Step 1: Add the dockerize tool to your application Dockerfile
Example of Dockerfile using the alpine
image:
FROM alpine:latest
# Add hello scripts
ADD sayhello /sayhello
RUN chmod +x /sayhello
# Add dockerize tool -------------------
RUN apk add --no-cache openssl
ENV DOCKERIZE_VERSION v0.6.1
RUN wget https://github.com/jwilder/dockerize/releases/download/$DOCKERIZE_VERSION/dockerize-alpine-linux-amd64-$DOCKERIZE_VERSION.tar.gz \
&& tar -C /usr/local/bin -xzvf dockerize-alpine-linux-amd64-$DOCKERIZE_VERSION.tar.gz \
&& rm dockerize-alpine-linux-amd64-$DOCKERIZE_VERSION.tar.gz
CMD ["/sayhello"]
Use this for Ubuntu image:
# Add dockerize tool -------------------
RUN apt-get update && apt-get install -y wget
ENV DOCKERIZE_VERSION v0.6.1
RUN wget https://github.com/jwilder/dockerize/releases/download/$DOCKERIZE_VERSION/dockerize-linux-amd64-$DOCKERIZE_VERSION.tar.gz \
&& tar -C /usr/local/bin -xzvf dockerize-linux-amd64-$DOCKERIZE_VERSION.tar.gz \
&& rm dockerize-linux-amd64-$DOCKERIZE_VERSION.tar.gz
Step 2: Modify your docker-compose.yml file
version: '3.6'
services:
mysql:
image: "mysql:5.7"
container_name: mysql
restart: always
volumes:
- ./mysql:/var/lib/mysql
environment:
- MYSQL_ROOT_PASSWORD=your_password
- MYSQL_USER=root
- MYSQL_PASSWORD=your_password
- MYSQL_DATABASE=wordpress
ports:
- "3306:3306"
expose:
- 3306
my_super_app:
build: ./my_super_app
image: "my_super_app:latest"
container_name: my_supper_app
depends_on:
- mysql
command: sh -c "dockerize -wait tcp://mysql:3306 -timeout 300s -wait-retry-interval 30s /sayhello"

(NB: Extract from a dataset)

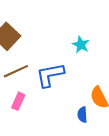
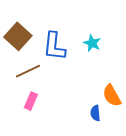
blue L-shape: (50, 75) -> (54, 46), moved, turned -72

In essence, Dockerize is a wrapper. dockerize our_normal_command
just calls our command. But optionally, we can add parameters to delay execution, perform file templating or redirect output from files to STDOUT/STDERR. Very common and useful operations in a Docker world.
Examples of optional dockerize configurations:
# redirect files to stdout and stderr
dockerize \
-stdout info.log \
-stdout perf.log \
...
# wait for 2 services with 10s timeout
dockerize \
-wait tcp://db:5432 \
-wait http://web:80 \
-timeout 10s \
...
# template option
dockerize \
-template nginx.tmpl:nginx.conf \
...
Step 3: Building and running your app
# Building your app
cd docker-compose-wait-for-container/ex02-using-dockerize-tool
docker-compose build
# Running your app
docker-compose run my_super_app
Console log output:
After typing your name, you will see a congratulation message from my_super_app
Step 4: Stopping containers and cleaning
docker-compose down
rm -rf mysql
Summary
This article describes how to make docker-compose wait for container dependencies using the dockerize tool.